▶ _Data section_:
● ● ● ● ● ● ●
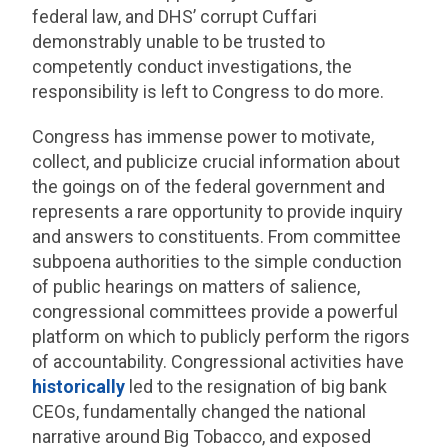
federal law, and DHS’ corrupt Cuffari
demonstrably unable to be trusted to
competently conduct investigations, the
responsibility is left to Congress to do more.
Congress has immense power to motivate,
collect, and publicize crucial information about
the goings on of the federal government and
represents a rare opportunity to provide inquiry
and answers to constituents. From committee
subpoena authorities to the simple conduction
of public hearings on matters of salience,
congressional committees provide a powerful
platform on which to publicly perform the rigors
of accountability. Congressional activities have
historically
led to the resignation of big bank
CEOs, fundamentally changed the national
narrative around Big Tobacco, and exposed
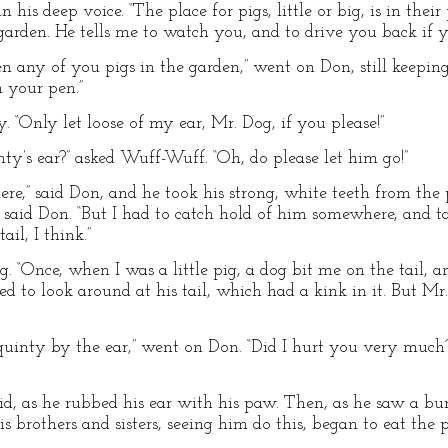
 in his deep voice. “The place for pigs, little or big, is in th
garden. He tells me to watch you, and to drive you back if y
een any of you pigs in the garden,” went on Don, still keeping
n your pen.”
inty. “Only let loose of my ear, Mr. Dog, if you please!”
y’s ear?” asked Wuff-Wuff. “Oh, do please let him go!”
ere,” said Don, and he took his strong, white teeth from the p
 said Don. “But I had to catch hold of him somewhere, and 
il, I think.”
g. “Once, when I was a little pig, a dog bit me on the tail, and
ed to look around at his tail, which had a kink in it. But Mr
Squinty by the ear,” went on Don. “Did I hurt you very much?
id, as he rubbed his ear with his paw. Then, as he saw a bu
 brothers and sisters, seeing him do this, began to eat the 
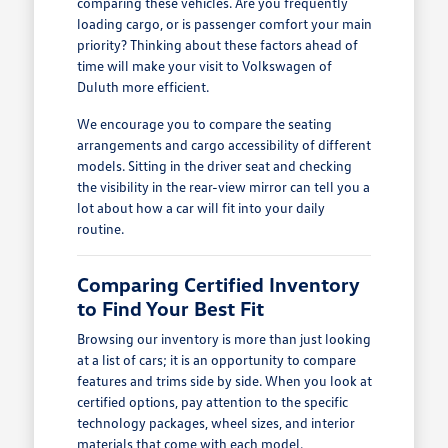
comparing these vehicles. Are you frequently
loading cargo, or is passenger comfort your main
priority? Thinking about these factors ahead of
time will make your visit to Volkswagen of
Duluth more efficient.
We encourage you to compare the seating
arrangements and cargo accessibility of different
models. Sitting in the driver seat and checking
the visibility in the rear-view mirror can tell you a
lot about how a car will fit into your daily
routine.
Comparing Certified Inventory
to Find Your Best Fit
Browsing our inventory is more than just looking
at a list of cars; it is an opportunity to compare
features and trims side by side. When you look at
certified options, pay attention to the specific
technology packages, wheel sizes, and interior
materials that come with each model.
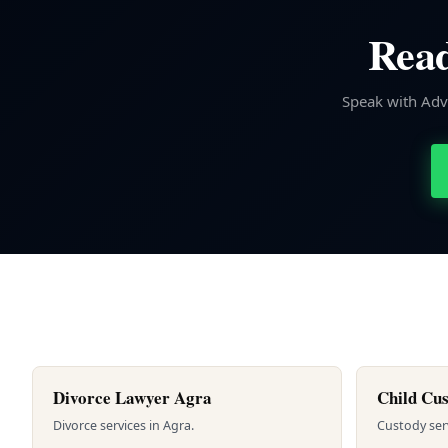
Read
Speak with Advo
Divorce Lawyer Agra
Child Cus
Divorce services in Agra.
Custody servi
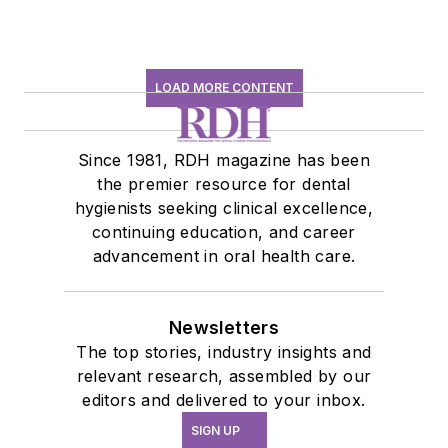
LOAD MORE CONTENT
Since 1981, RDH magazine has been
the premier resource for dental
hygienists seeking clinical excellence,
continuing education, and career
advancement in oral health care.
Newsletters
The top stories, industry insights and
relevant research, assembled by our
editors and delivered to your inbox.
SIGN UP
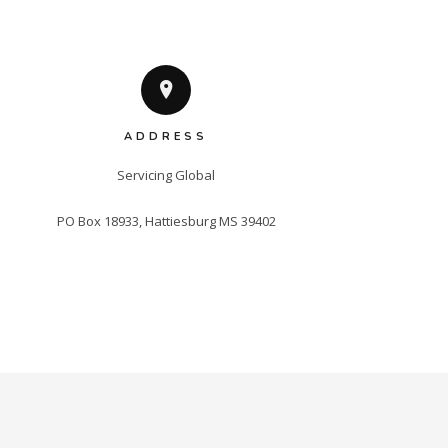
ADDRESS
Servicing Global

PO Box 18933, Hattiesburg MS 39402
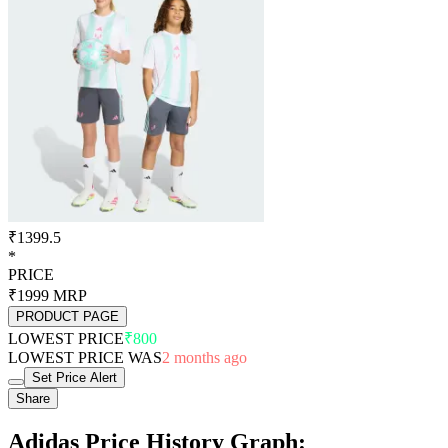
₹1399.5
*
PRICE
₹1999
MRP
PRODUCT PAGE
LOWEST PRICE
₹800
LOWEST PRICE WAS
2 months ago
Set Price Alert
Share
Adidas Price History Graph:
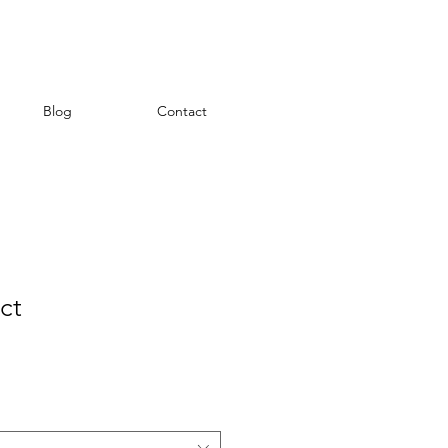
Blog
Contact
ct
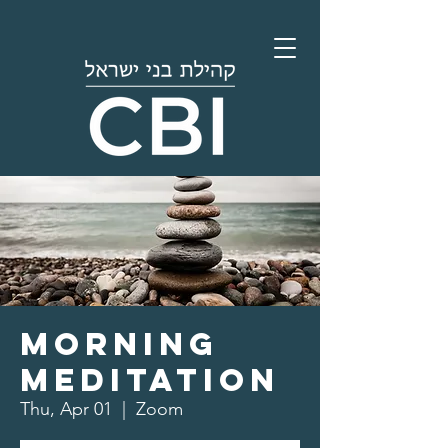
Morning
Meditation
Thu, Apr 01
  |  
Zoom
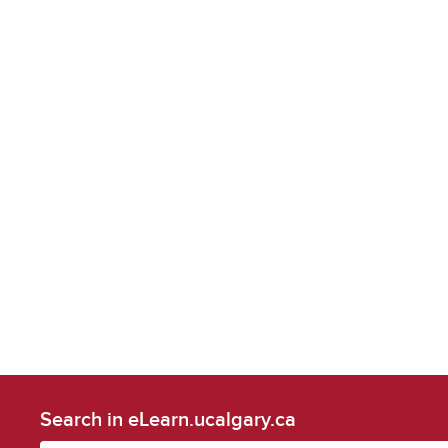
Search in eLearn.ucalgary.ca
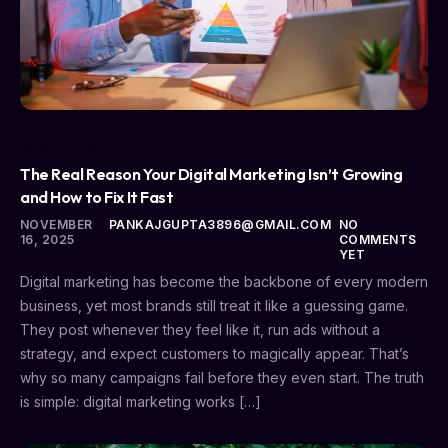
UNCATEGORIZED
The Real Reason Your Digital Marketing Isn’t Growing
and How to Fix It Fast
NOVEMBER
PANKAJGUPTA3896@GMAIL.COM
NO
16, 2025
COMMENTS
YET
Digital marketing has become the backbone of every modern
business, yet most brands still treat it like a guessing game.
They post whenever they feel like it, run ads without a
strategy, and expect customers to magically appear. That’s
why so many campaigns fail before they even start. The truth
is simple: digital marketing works […]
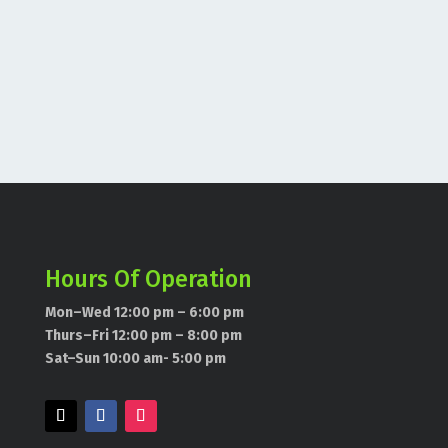
Hours Of Operation
Mon–Wed 12:00 pm – 6:00 pm
Thurs–Fri 12:00 pm – 8:00 pm
Sat–Sun 10:00 am- 5:00 pm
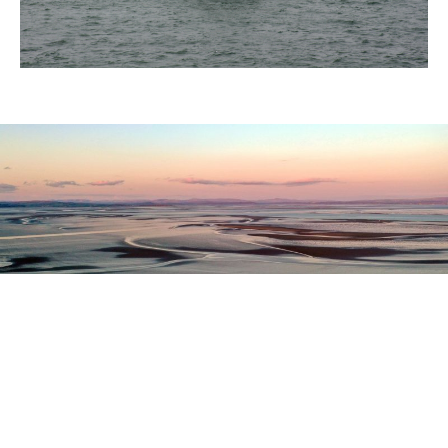
Register as a stakeholder
The North Western Inshore Fisheries and Conservation
Authority rely upon the input of stakeholders when
making important decisions.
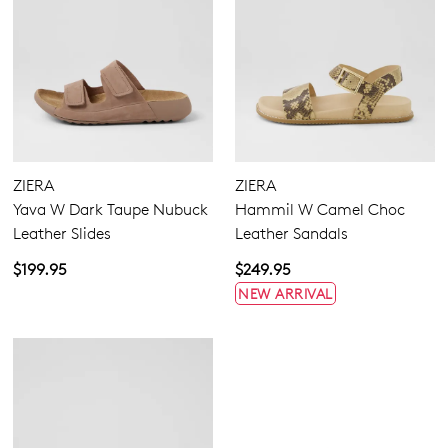
ZIERA
ZIERA
Yava W Dark Taupe Nubuck
Hammil W Camel Choc
Leather Slides
Leather Sandals
$199.95
$249.95
NEW ARRIVAL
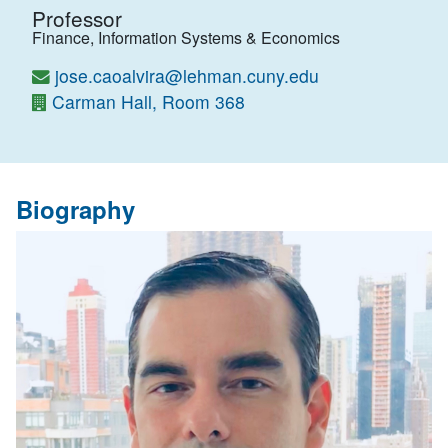
Professor
Finance, Information Systems & Economics
jose.caoalvira@lehman.cuny.edu
Carman Hall, Room 368
Biography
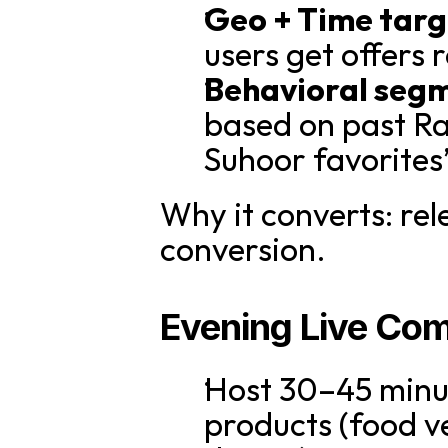
Geo + Time targ
users get offers r
Behavioral seg
based on past Ra
Suhoor favorites
Why it converts: rel
conversion.
Evening Live Co
Host 30–45 minut
products (food v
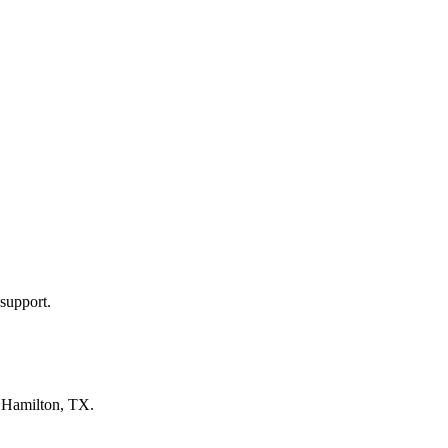
support.
n
Hamilton, TX
.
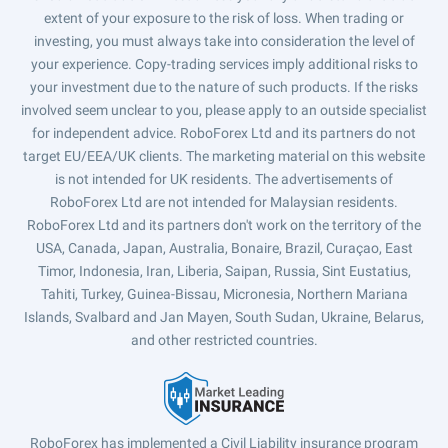
extent of your exposure to the risk of loss. When trading or
investing, you must always take into consideration the level of
your experience. Copy-trading services imply additional risks to
your investment due to the nature of such products. If the risks
involved seem unclear to you, please apply to an outside specialist
for independent advice. RoboForex Ltd and its partners do not
target EU/EEA/UK clients. The marketing material on this website
is not intended for UK residents. The advertisements of
RoboForex Ltd are not intended for Malaysian residents.
RoboForex Ltd and its partners don't work on the territory of the
USA, Canada, Japan, Australia, Bonaire, Brazil, Curaçao, East
Timor, Indonesia, Iran, Liberia, Saipan, Russia, Sint Eustatius,
Tahiti, Turkey, Guinea-Bissau, Micronesia, Northern Mariana
Islands, Svalbard and Jan Mayen, South Sudan, Ukraine, Belarus,
and other restricted countries.
RoboForex has implemented a Civil Liability insurance program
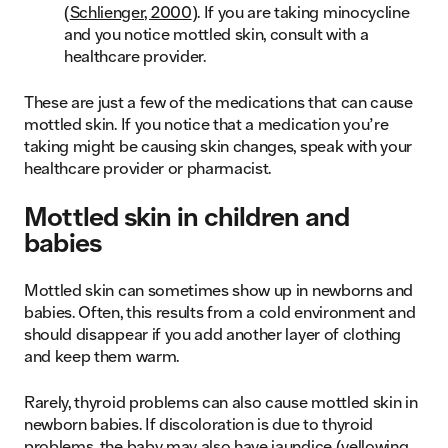
(
Schlienger, 2000
). If you are taking minocycline
and you notice mottled skin, consult with a
healthcare provider.
These are just a few of the medications that can cause
mottled skin. If you notice that a medication you’re
taking might be causing skin changes, speak with your
healthcare provider or pharmacist.
Mottled skin in children and
babies
Mottled skin can sometimes show up in newborns and
babies. Often, this results from a cold environment and
should disappear if you add another layer of clothing
and keep them warm.
Rarely, thyroid problems can also cause mottled skin in
newborn babies. If discoloration is due to thyroid
problems, the baby may also have jaundice (yellowing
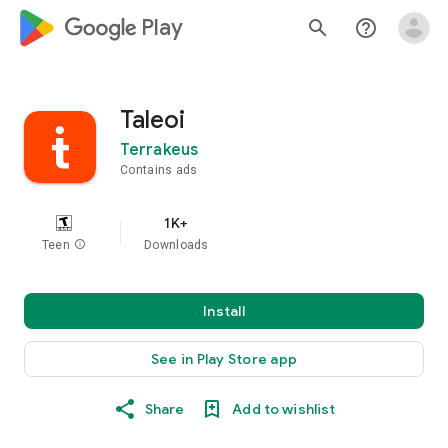
google_logo Play
search
help_outline
Taleoi
Terrakeus
Contains ads
1K+
Teen
info
Downloads
Install
See in Play Store app
Share
Add to wishlist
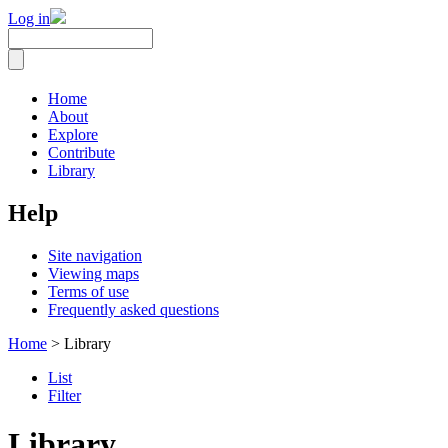
Log in
Home
About
Explore
Contribute
Library
Help
Site navigation
Viewing maps
Terms of use
Frequently asked questions
Home
> Library
List
Filter
Library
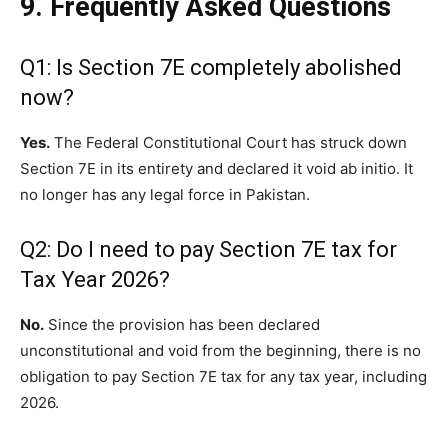
9. Frequently Asked Questions
Q1: Is Section 7E completely abolished
now?
Yes.
The Federal Constitutional Court has struck down
Section 7E in its entirety and declared it void ab initio. It
no longer has any legal force in Pakistan.
Q2: Do I need to pay Section 7E tax for
Tax Year 2026?
No.
Since the provision has been declared
unconstitutional and void from the beginning, there is no
obligation to pay Section 7E tax for any tax year, including
2026.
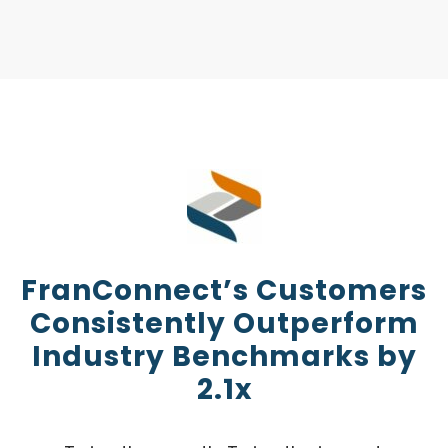
FranConnect’s Customers
Consistently Outperform
Industry Benchmarks by
2.1x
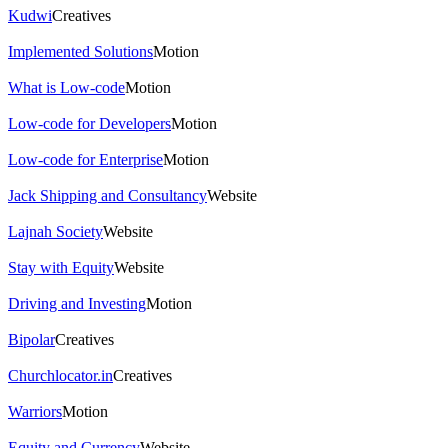
Kudwi
Creatives
Implemented Solutions
Motion
What is Low-code
Motion
Low-code for Developers
Motion
Low-code for Enterprise
Motion
Jack Shipping and Consultancy
Website
Lajnah Society
Website
Stay with Equity
Website
Driving and Investing
Motion
Bipolar
Creatives
Churchlocator.in
Creatives
Warriors
Motion
Equity and Currency
Website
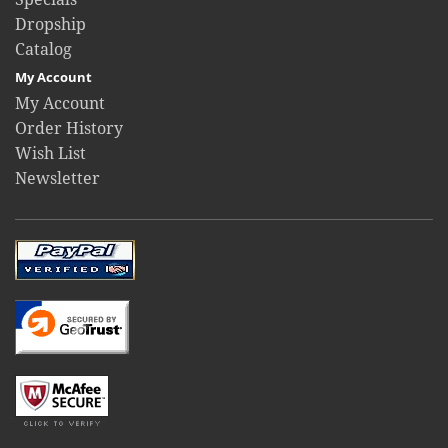
Dropship
Catalog
My Account
My Account
Order History
Wish List
Newsletter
● ● ● ● ● ● ●
No picture is to appear in the copy; every entry above is otherwise to be printed verbatim.

federal law, and DHS’ corrupt Cuffari
demonstrably unable to be trusted to
competently conduct investigations, the
responsibility is left to Congress to do more.
Congress has immense power to motivate,
collect, and publicize crucial information about
the goings on of the federal government and
represents a rare opportunity to provide inquiry
and answers to constituents. From committee
subpoena authorities to the simple conduction
of public hearings on matters of salience,
congressional committees provide a powerful
platform on which to publicly perform the rigors
of accountability. Congressional activities have
historically
led to the resignation of big bank
CEOs, fundamentally changed the national
narrative around Big Tobacco, and exposed
 in his deep voice. “The place for pigs, little or big, is in th
garden. He tells me to watch you, and to drive you back if y
een any of you pigs in the garden,” went on Don, still keeping
n your pen.”
inty. “Only let loose of my ear, Mr. Dog, if you please!”
y’s ear?” asked Wuff-Wuff. “Oh, do please let him go!”
ere,” said Don, and he took his strong, white teeth from the p
 said Don. “But I had to catch hold of him somewhere, and 
il, I think.”
g. “Once, when I was a little pig, a dog bit me on the tail, and
ed to look around at his tail, which had a kink in it. But Mr
Squinty by the ear,” went on Don. “Did I hurt you very much?
id, as he rubbed his ear with his paw. Then, as he saw a bu
 brothers and sisters, seeing him do this, began to eat the 
comparing these vehicles. Are you frequently
loading cargo, or is passenger comfort your main
priority? Thinking about these factors ahead of
time will make your visit to Volkswagen of
Duluth more efficient.
We encourage you to compare the seating
arrangements and cargo accessibility of different
models. Sitting in the driver seat and checking
the visibility in the rear-view mirror can tell you a
lot about how a car will fit into your daily
routine.
Comparing Certified Inventory
to Find Your Best Fit
Browsing our inventory is more than just looking
at a list of cars; it is an opportunity to compare
features and trims side by side. When you look at
certified options, pay attention to the specific
technology packages, wheel sizes, and interior
materials that come with each model.
Read
Speak with Advo
Divorce Lawyer Agra
Child Cus
Divorce services in Agra.
Custody servi
LOAD MORE CONTENT
Since 1981, RDH magazine has been
the premier resource for dental
hygienists seeking clinical excellence,
continuing education, and career
advancement in oral health care.
Newsletters
The top stories, industry insights and
relevant research, assembled by our
editors and delivered to your inbox.
SIGN UP
ADDRESS
Servicing Global

PO Box 18933, Hattiesburg MS 39402
₹1399.5
*
PRICE
₹1999
MRP
PRODUCT PAGE
LOWEST PRICE
₹800
LOWEST PRICE WAS
2 months ago
Set Price Alert
Share
Adidas Price History Graph:
Blog
Contact
ct
Morning
Meditation
Thu, Apr 01
  |  
Zoom
Search in eLearn.ucalgary.ca
UNCATEGORIZED
The Real Reason Your Digital Marketing Isn’t Growing
and How to Fix It Fast
NOVEMBER
PANKAJGUPTA3896@GMAIL.COM
NO
16, 2025
COMMENTS
YET
Digital marketing has become the backbone of every modern
business, yet most brands still treat it like a guessing game.
They post whenever they feel like it, run ads without a
strategy, and expect customers to magically appear. That’s
why so many campaigns fail before they even start. The truth
is simple: digital marketing works […]
Hours Of Operation
Mon–Wed 12:00 pm – 6:00 pm
Thurs–Fri 12:00 pm – 8:00 pm
Sat–Sun 10:00 am- 5:00 pm
Register as a stakeholder
The North Western Inshore Fisheries and Conservation
Authority rely upon the input of stakeholders when
making important decisions.
ZIERA
ZIERA
Yava W Dark Taupe Nubuck
Hammil W Camel Choc
Leather Slides
Leather Sandals
$199.95
$249.95
NEW ARRIVAL
Professor
Finance, Information Systems & Economics
jose.caoalvira@lehman.cuny.edu
Carman Hall, Room 368
Biography
Geo + Time targ
users get offers r
Behavioral seg
based on past Ra
Suhoor favorites
Why it converts: rel
conversion.
Evening Live Co
Host 30–45 minut
products (food v
support.
n
Hamilton, TX
.
extent of your exposure to the risk of loss. When trading or
investing, you must always take into consideration the level of
your experience. Copy-trading services imply additional risks to
your investment due to the nature of such products. If the risks
involved seem unclear to you, please apply to an outside specialist
for independent advice. RoboForex Ltd and its partners do not
target EU/EEA/UK clients. The marketing material on this website
is not intended for UK residents. The advertisements of
RoboForex Ltd are not intended for Malaysian residents.
RoboForex Ltd and its partners don't work on the territory of the
USA, Canada, Japan, Australia, Bonaire, Brazil, Curaçao, East
Timor, Indonesia, Iran, Liberia, Saipan, Russia, Sint Eustatius,
Tahiti, Turkey, Guinea-Bissau, Micronesia, Northern Mariana
Islands, Svalbard and Jan Mayen, South Sudan, Ukraine, Belarus,
and other restricted countries.
RoboForex has implemented a Civil Liability insurance program
(
Schlienger, 2000
). If you are taking minocycline
and you notice mottled skin, consult with a
healthcare provider.
These are just a few of the medications that can cause
mottled skin. If you notice that a medication you’re
taking might be causing skin changes, speak with your
healthcare provider or pharmacist.
Mottled skin in children and
babies
Mottled skin can sometimes show up in newborns and
babies. Often, this results from a cold environment and
should disappear if you add another layer of clothing
and keep them warm.
Rarely, thyroid problems can also cause mottled skin in
newborn babies. If discoloration is due to thyroid
problems, the baby may also have jaundice (yellowing
google_logo Play
search
help_outline
Taleoi
Terrakeus
Contains ads
1K+
Teen
info
Downloads
Install
See in Play Store app
Share
Add to wishlist
Log in
Home
About
Explore
Contribute
Library
Help
Site navigation
Viewing maps
Terms of use
Frequently asked questions
Home
> Library
List
Filter
Library
9. Frequently Asked Questions
Q1: Is Section 7E completely abolished
now?
Yes.
The Federal Constitutional Court has struck down
Section 7E in its entirety and declared it void ab initio. It
no longer has any legal force in Pakistan.
Q2: Do I need to pay Section 7E tax for
Tax Year 2026?
No.
Since the provision has been declared
unconstitutional and void from the beginning, there is no
obligation to pay Section 7E tax for any tax year, including
2026.
FranConnect’s Customers
Consistently Outperform
Industry Benchmarks by
2.1x
Kudwi
Creatives
Implemented Solutions
Motion
What is Low-code
Motion
Low-code for Developers
Motion
Low-code for Enterprise
Motion
Jack Shipping and Consultancy
Website
Lajnah Society
Website
Stay with Equity
Website
Driving and Investing
Motion
Bipolar
Creatives
Churchlocator.in
Creatives
Warriors
Motion
Equity and Currency
Website
Dropship
Catalog
My Account
My Account
Order History
Wish List
Newsletter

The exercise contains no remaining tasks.